Я уже понимаю, это какая-то больница. Но что здесь лечат? У меня ничего не болит. Но выдают лекарства: «Пей!» Сую в рот, выпиваю воду, показываю пустой рот, выплевываю таблетки в ладонь, прячу под соседский матрас, не свой. Почему? Не знаю. Но помню, что глотать нельзя. Ещё уколы. От них не отвертишься. Одна девушка – её койка у самой двери – всегда знает, когда придет медсестра со шприцами. Прячется в туалете, боится уколов. Но её всегда находят. Тащат в процедурную. Она визжит. Потом возвращается. Плачет. Остальные над ней смеются. Она лежит, свернувшись клубком, бледные икры торчат из-под голубенькой ночнушки, вздрагивают острые плечи. Остальные – ситцевые застиранные халаты, мятые ночные рубашки – стоят вокруг, трясут кровать за спинки, гыкают, взвизгивают, похохатывают, давятся колючим матерком. Ей горе, им радость. Мне всё равно.
Это не какая-то больница. Это психушка. Дурка. Я в дурке. Ну и ладно. Самое мне место. Непомнящей. Отупелой. Неотвечающей. Почти нереагирующей ни на что. Целый день сидящей в кровати, пока не гонят в столовку или в очередь за таблетками. Ноги поджаты, щека на колено, глаза сквозь решетку на улицу.
– Мне кажется, пора. Такой шок будет на пользу. Выведет её… – доносится из коридора.
Сразу понимаю, это про меня.
Дверь, скрипнув, открывается. Но я не поворачиваюсь, по-прежнему смотрю в окно на унылый асфальт и торчащие из него стволы.
– Ленка! – девичий голос, знакомый, но не помню, чей.

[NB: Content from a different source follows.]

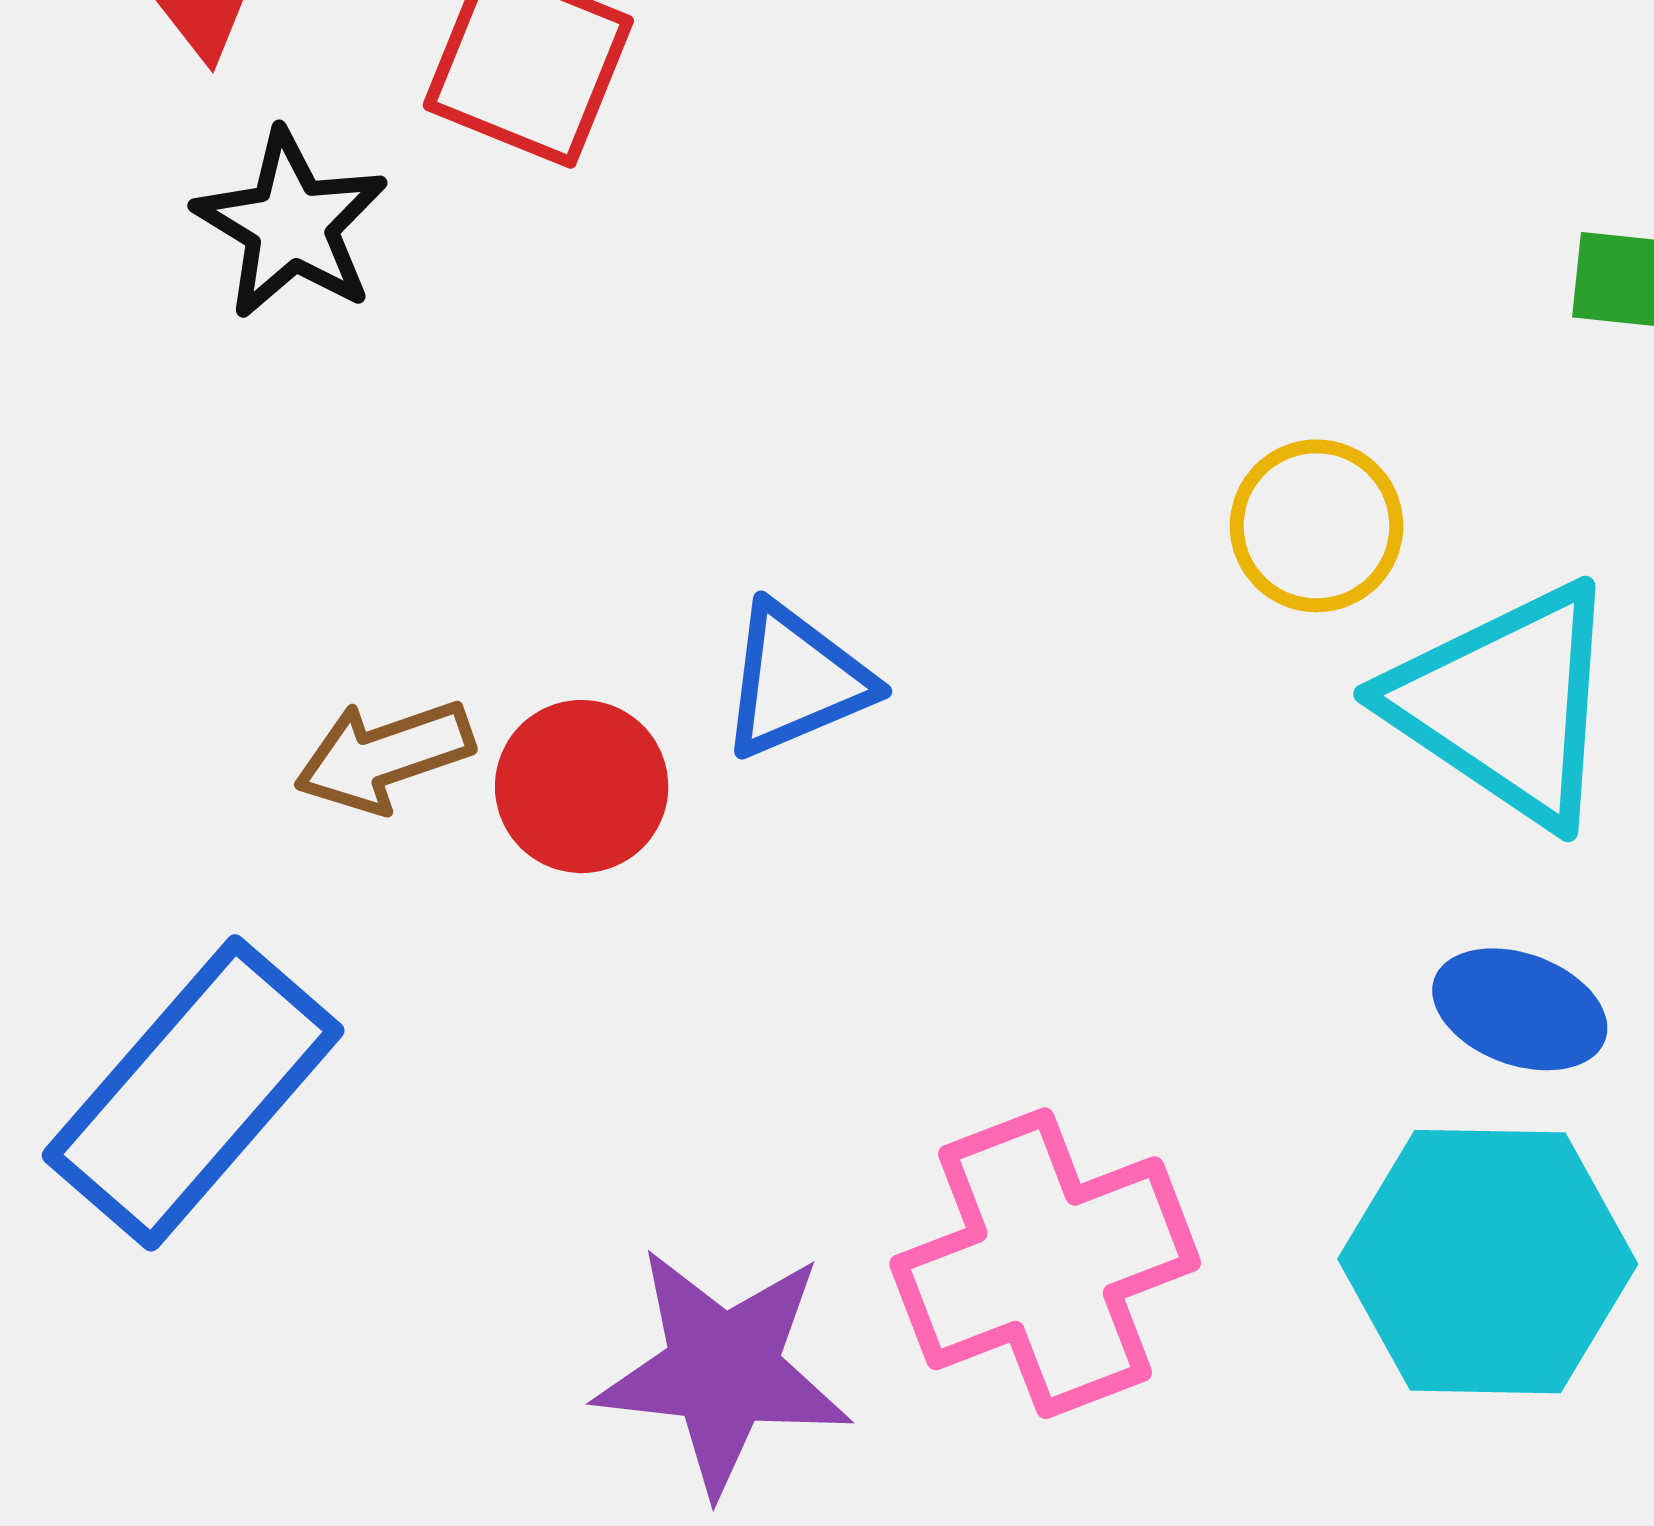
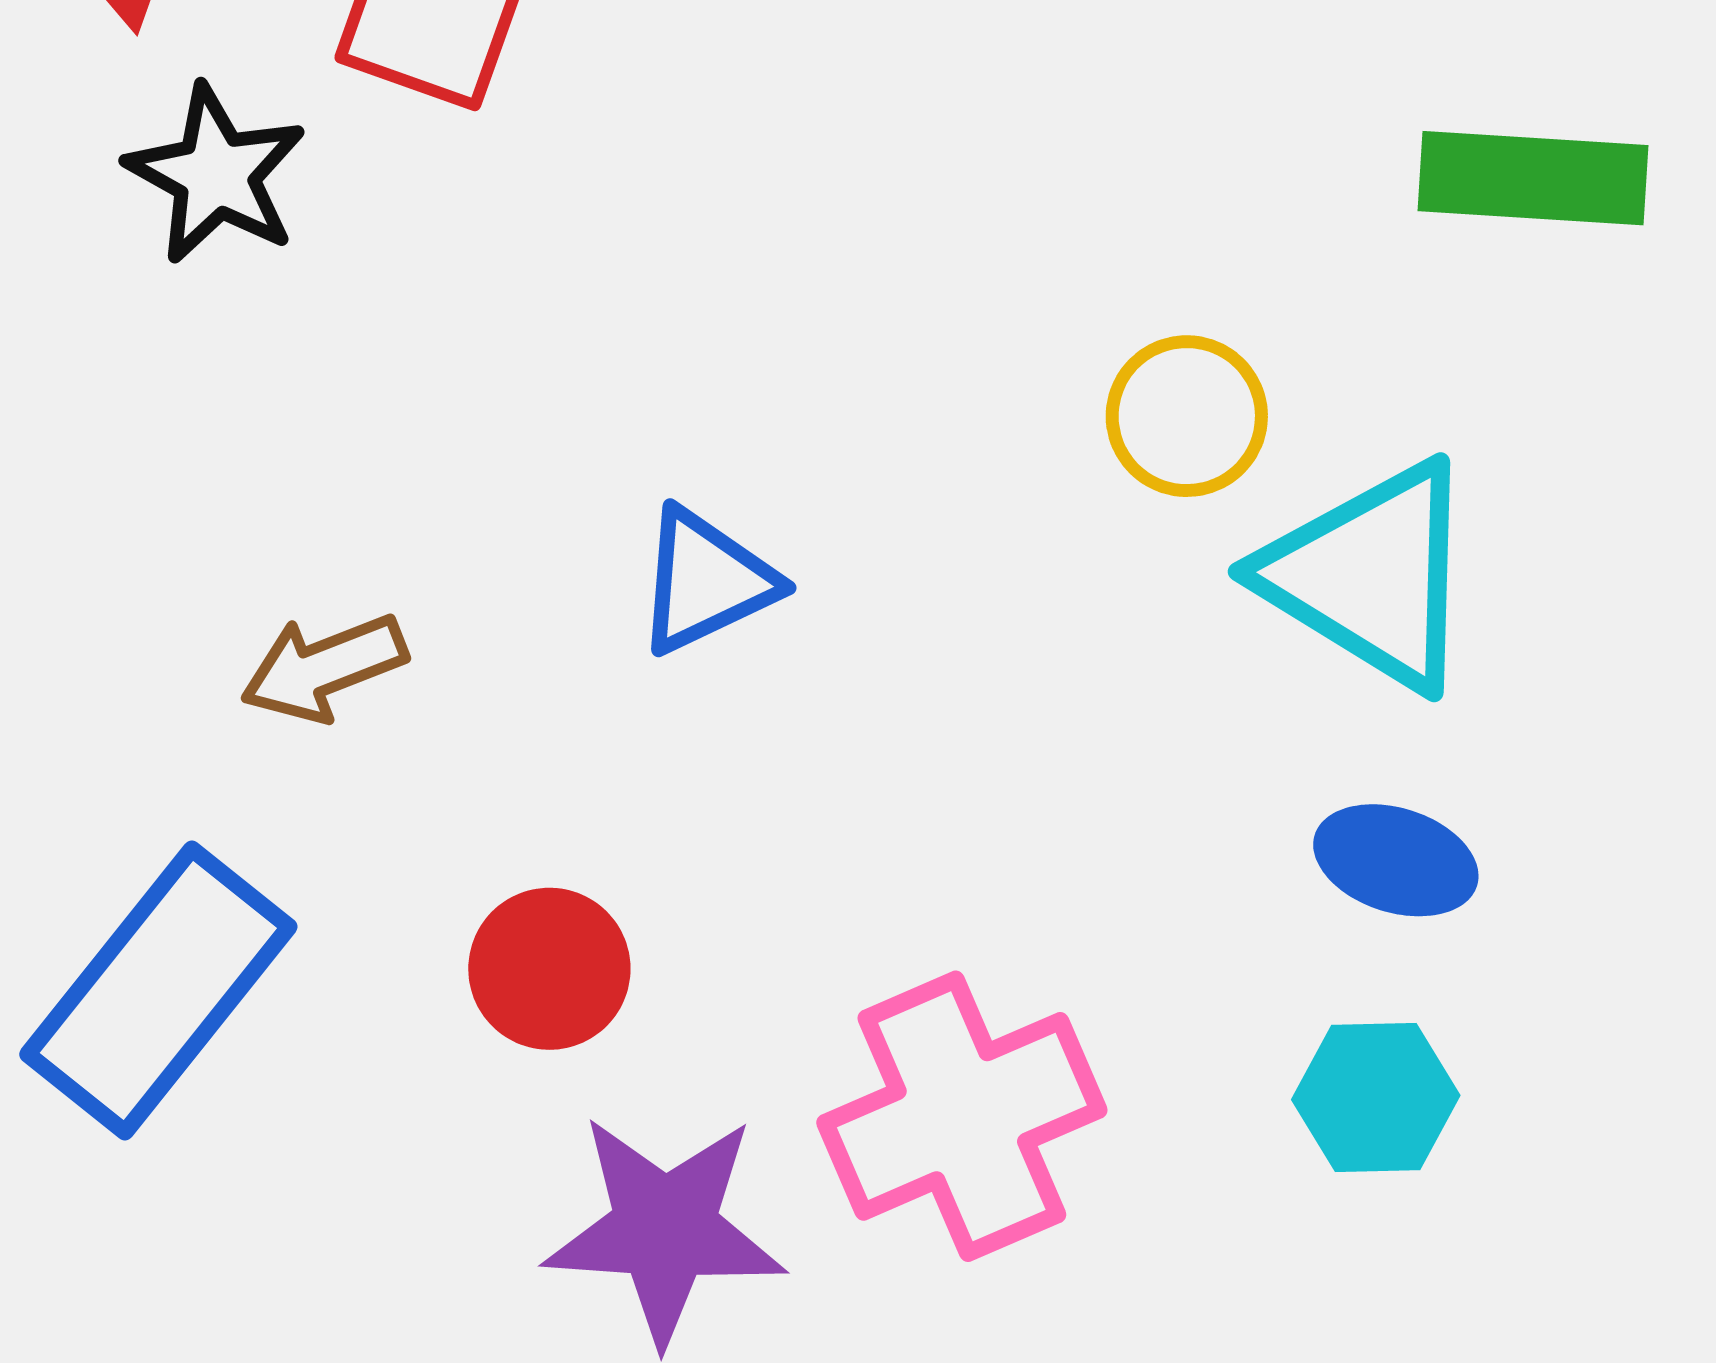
red circle: (582, 787) -> (549, 969), moved
cyan hexagon: (1488, 1262) -> (1376, 1097), size x0.6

– Ленка! – требовательно, и за плечо трясет.
Поднимаю голову. Машка! Ну вроде как. Остриженная. Курчавый барашек. Но Машка же!
В голове завертелось пылевой бурей. Чуть с кровати меня не сдуло. Нет сдуло-таки. Я ноги спустила, а встать на них не смогла. Блеклый прикроватный линолеум подпрыгнул и треснул меня прямо в лоб. Когда очнулась, Машкино лицо нависало знойной африканской луной, глаза хлопали, ресницы гоняли воздух лёгким сквознячком. За луной маячил силуэт. Не медсестра, не врач, какой-то парень или дядька. Тёмный силуэт, черный. Как тот дьявол, что являлся наказывать меня. Наказывать за что?
За убийство!
Я вспомнила! Треск синего шёлка, падающие свечи, прикованный к кровати полуголый червяк, подушка, отражение в окне – смазанный подмалёвок на черном холсте. Дыры в памяти затянулись. Всё встало на место.